Einsamer Pensionierter generiert 40 Millionen YouTube-Aufrufe

In der Weihnachtszeit sind wir für herzerwärmende Geschichten zu haben. Mit diesem Umstand «arbeiten» die Werbeprofis. Die Supermarktkette Edeka sorgt mit ihrem aktuellen Spot «Heimkommen» für Gesprächsstoff. Allerdings sind bei weitem nicht alle Reaktionen positiv. Bei mir kommt die Geschichte gut an.



Weihnachten steht vor der Tür und spätestens jetzt bietet sich Unternehmen die Chance, ihre Werbung auf das heilige Fest auszurichten. Es geht darum, mit einer Atmosphäre glamouröser Heimeligkeit das Geschäft anzukurbeln – ganz gleich, was letztlich beworben wird.

 

Die deutsche Handelskette Edeka überrascht dieses Jahr mit einem traurig schönen Weihnachtsclip, der den Zuschauer eher nachdenklich als kauflustig stimmt: Die Geschichte handelt von einem einsamen Pensionierten, der vor Weihnachten reihum von seinen Kindern erfährt, dass sie es (auch) dieses Jahr nicht schaffen, ihn über die Festtage besuchen zu kommen. So sitzt der alte Mann zu Weihnachten ganz allein am Esstisch, dazu läuft traurige Musik.
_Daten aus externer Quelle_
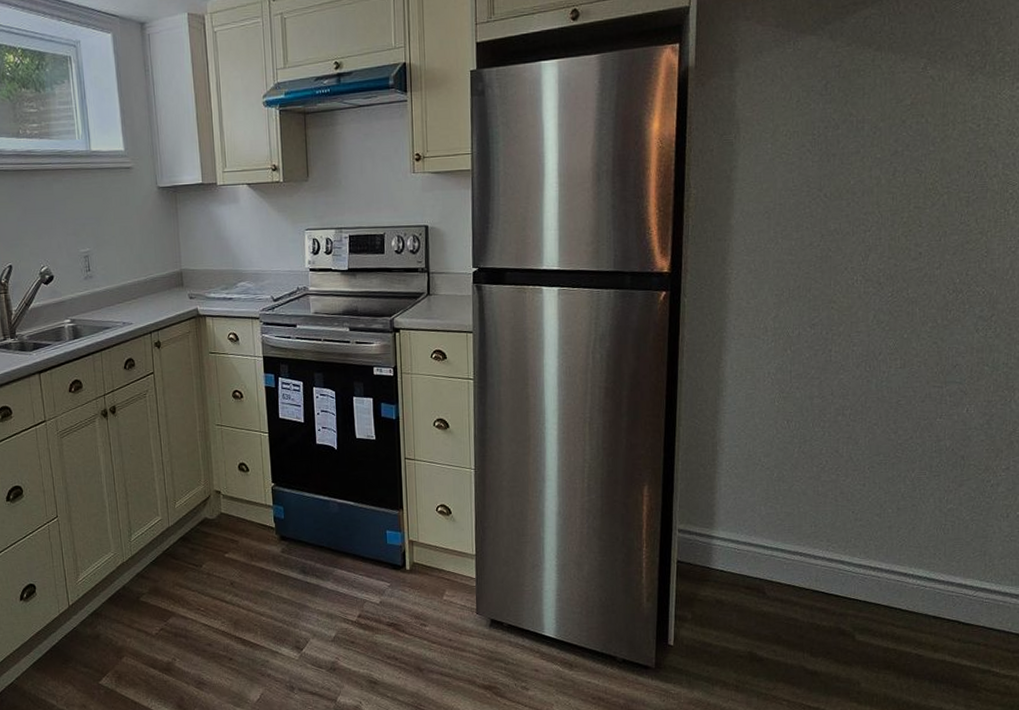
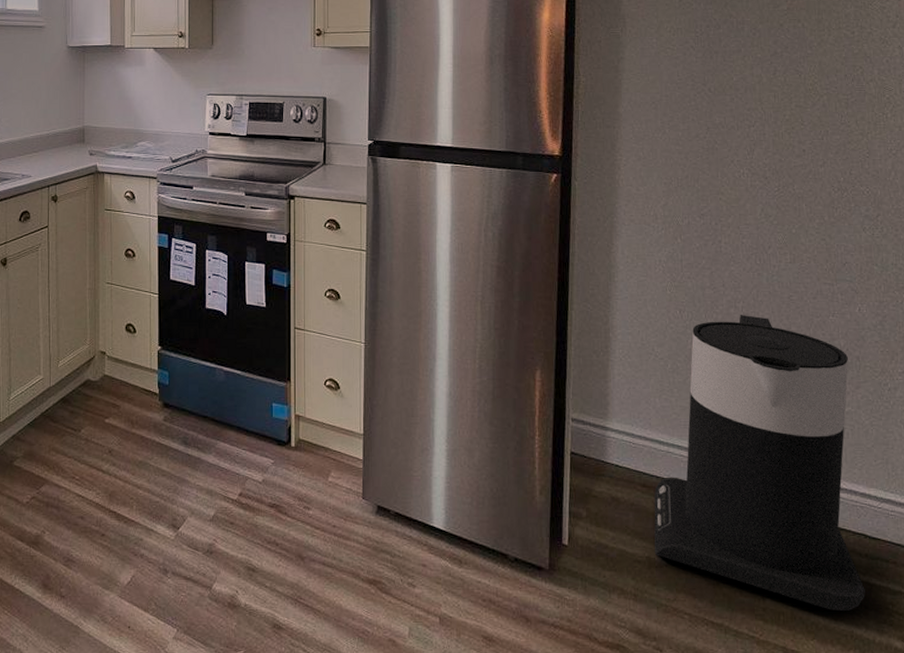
trash can: none [756,421,956,690] -> present [654,314,865,610]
Dann Szenen von den erwachsenen Kindern, die in alle Welt verstreut sind. Sie lesen, dass der Vater gestorben ist. Bestürzung! Sie reisen nach Hause – wo der Totgeglaubte mit einer gedeckten Festtafel auf sie wartet.

 

Diskussion: Geht der Spot zu weit? 

 

Beim Publikum kommt die Geschichte differenziert an. Während die einen zugeben, in Tränen ausgebrochen zu sein, finden andere die Werbung «pietätlos». Das Echo auf den Edeka-Spot zeigt aber, dass Werbung und gesellschaftliche Themen gut zusammenpassen.

 

Natürlich kann man anführen, dass der alte Mann seine Familie mit dem wohl makabersten aller Scherze, seiner eigenen Todesanzeige, schockt. Und dass dies moralisch grenzwertig ist. Zum andern führt der Werbefilm anschaulich vor Augen, dass Einsamkeit im Alter ein gesellschaftliches Problem darstellt und dass es nicht ratsam ist, sich hinter der Arbeit zu verstecken, um persönliche Kontakte nicht pflegen zu müssen. Ehrgeiz und auf Erfolg ausgerichtet zu sein in Ehren – aber die Familie geht vor … speziell an Weihnachten. Deshalb finde ich, dass die Botschaft im Vordergrund steht. Und die fährt ein. Die geht unter die Haut. Und deshalb sind die Glücksgefühle bei vielen Betrachtern am Schluss des Spots so stark … dann, wenn die Familienangehörigen sehen, dass der Vater noch lebt und wie ausgelassen und froh anschliessend gemeinsam gegessen und gefeiert wird.

 

Aber warum ist die Edeka-Kampagne derart durch die Decke gegangen und hat über 40 Millionen Youtube-Aufrufe realisiert? Weil sie die Logik der sozialen Netzwerke versteht. Eines der Geheimnisse viraler Werbekampagnen ist, dass sie nicht mehr nach Werbung aussehen, sondern als kinoreife Kurzfilme daherkommen. Statt zu schreien: «Kauf das!», erzählen sie relevante Inhalte in Geschichtsform. Ein Erfolgsrezept, das schon Steve Jobs für sich zu nutzen wusste.